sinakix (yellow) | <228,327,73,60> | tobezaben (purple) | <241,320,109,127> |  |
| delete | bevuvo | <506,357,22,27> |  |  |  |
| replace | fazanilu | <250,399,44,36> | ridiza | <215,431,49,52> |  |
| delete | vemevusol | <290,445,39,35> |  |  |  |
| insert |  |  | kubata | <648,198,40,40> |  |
...
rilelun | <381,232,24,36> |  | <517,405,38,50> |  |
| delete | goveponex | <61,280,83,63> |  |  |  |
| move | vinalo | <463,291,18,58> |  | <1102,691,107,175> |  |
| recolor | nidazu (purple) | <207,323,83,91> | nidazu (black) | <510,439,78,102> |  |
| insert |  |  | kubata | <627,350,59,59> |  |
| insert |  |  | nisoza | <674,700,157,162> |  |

### Prompt
Your task is to restate, word for word, only those lines above that fall between the line holding "sinakix (yellow) |" and the line holding "kubata | <648,198,40,40>", inclusive.

### Exercise response
sinakix (yellow) | <228,327,73,60> | tobezaben (purple) | <241,320,109,127> |  |
| delete | bevuvo | <506,357,22,27> |  |  |  |
| replace | fazanilu | <250,399,44,36> | ridiza | <215,431,49,52> |  |
| delete | vemevusol | <290,445,39,35> |  |  |  |
| insert |  |  | kubata | <648,198,40,40> |  |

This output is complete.